A defiant pout, as Sorenson sweeps back her bangs. — Have you ever been in love, Lucy?

What the fuck has that got to do with anything?

— Yeah, I have. And yeah, sometimes it sucks, sometimes it ends bad, I tell her, and I’m thinking of Jon Pallota. We had something, but were both a little too fiery to make it work on a day-to-day basis. I always thought that maybe we’d get back together sometime, but that was before the big fish came along to fuck up his dick and his head. — But it never has
any chance
of working out if you don’t love yourself, and go into a relationship looking for the other person to affirm your fucking existence!

— Jerry gave me so much!

— And took plenty, I’ll wager. I meet those sad green eyes. — Lena, it’s obvious his art stuff sucked serious ass, and nobody gave a flying fuck. I don’t need your coy shrugs to tell me what happened next—seen that shit a million times before. This Jerry creep undermined you, didn’t he, Lena?

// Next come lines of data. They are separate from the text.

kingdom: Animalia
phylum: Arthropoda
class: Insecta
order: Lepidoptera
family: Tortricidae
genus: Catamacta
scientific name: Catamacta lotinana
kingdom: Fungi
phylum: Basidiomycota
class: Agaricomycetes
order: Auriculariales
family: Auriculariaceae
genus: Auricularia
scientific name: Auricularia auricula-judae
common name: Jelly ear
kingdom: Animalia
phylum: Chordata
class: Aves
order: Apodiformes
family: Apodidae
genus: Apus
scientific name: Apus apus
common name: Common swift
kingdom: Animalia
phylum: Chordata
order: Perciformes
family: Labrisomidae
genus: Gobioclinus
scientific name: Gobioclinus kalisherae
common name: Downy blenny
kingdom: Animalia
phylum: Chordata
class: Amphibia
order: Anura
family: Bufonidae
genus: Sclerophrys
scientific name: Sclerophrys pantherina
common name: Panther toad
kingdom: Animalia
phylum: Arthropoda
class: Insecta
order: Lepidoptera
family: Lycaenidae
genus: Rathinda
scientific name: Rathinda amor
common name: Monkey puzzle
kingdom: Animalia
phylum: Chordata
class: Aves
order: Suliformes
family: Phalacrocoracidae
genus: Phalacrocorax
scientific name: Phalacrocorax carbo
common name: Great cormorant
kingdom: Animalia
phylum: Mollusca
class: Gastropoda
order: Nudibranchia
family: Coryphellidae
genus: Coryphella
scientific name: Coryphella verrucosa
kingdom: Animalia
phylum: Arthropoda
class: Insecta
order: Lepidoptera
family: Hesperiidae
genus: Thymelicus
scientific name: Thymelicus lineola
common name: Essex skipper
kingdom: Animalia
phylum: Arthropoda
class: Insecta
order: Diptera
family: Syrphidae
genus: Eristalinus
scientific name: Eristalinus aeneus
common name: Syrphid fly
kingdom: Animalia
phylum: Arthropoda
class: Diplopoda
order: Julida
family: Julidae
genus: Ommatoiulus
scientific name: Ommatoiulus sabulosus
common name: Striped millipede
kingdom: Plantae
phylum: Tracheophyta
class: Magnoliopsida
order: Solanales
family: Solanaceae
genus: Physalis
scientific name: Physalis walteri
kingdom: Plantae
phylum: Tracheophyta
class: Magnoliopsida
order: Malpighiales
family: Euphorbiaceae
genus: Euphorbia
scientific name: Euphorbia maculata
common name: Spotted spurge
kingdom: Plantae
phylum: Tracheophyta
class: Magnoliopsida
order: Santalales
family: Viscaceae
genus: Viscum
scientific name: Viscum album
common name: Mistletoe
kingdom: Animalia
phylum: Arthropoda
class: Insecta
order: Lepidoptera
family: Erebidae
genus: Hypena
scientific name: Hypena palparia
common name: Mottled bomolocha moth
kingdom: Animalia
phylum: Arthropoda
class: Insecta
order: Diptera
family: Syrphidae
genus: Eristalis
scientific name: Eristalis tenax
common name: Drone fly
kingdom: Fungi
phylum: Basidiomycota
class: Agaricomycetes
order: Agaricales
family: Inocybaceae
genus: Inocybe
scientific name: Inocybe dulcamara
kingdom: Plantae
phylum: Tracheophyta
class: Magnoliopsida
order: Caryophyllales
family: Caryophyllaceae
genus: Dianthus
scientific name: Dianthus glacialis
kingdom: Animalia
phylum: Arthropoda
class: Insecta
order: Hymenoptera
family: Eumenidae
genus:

— He could be so fucking cruel, she spits, back to riding her anger.

— While spending your money, I’m betting, I tell her, as the two bony-assed uberbitches settle up and leave. One shoots a nakedly hateful glance at Sorenson, catches me catching her, and we exchange flashbulb screwed-up controlling smiles. Fucking bitch.

Sorenson is sitting in a livid silence, tapping a fork against the table. I swear if this Jerry creep walked in here right now, she’d gouge his fucking eyes out of his head.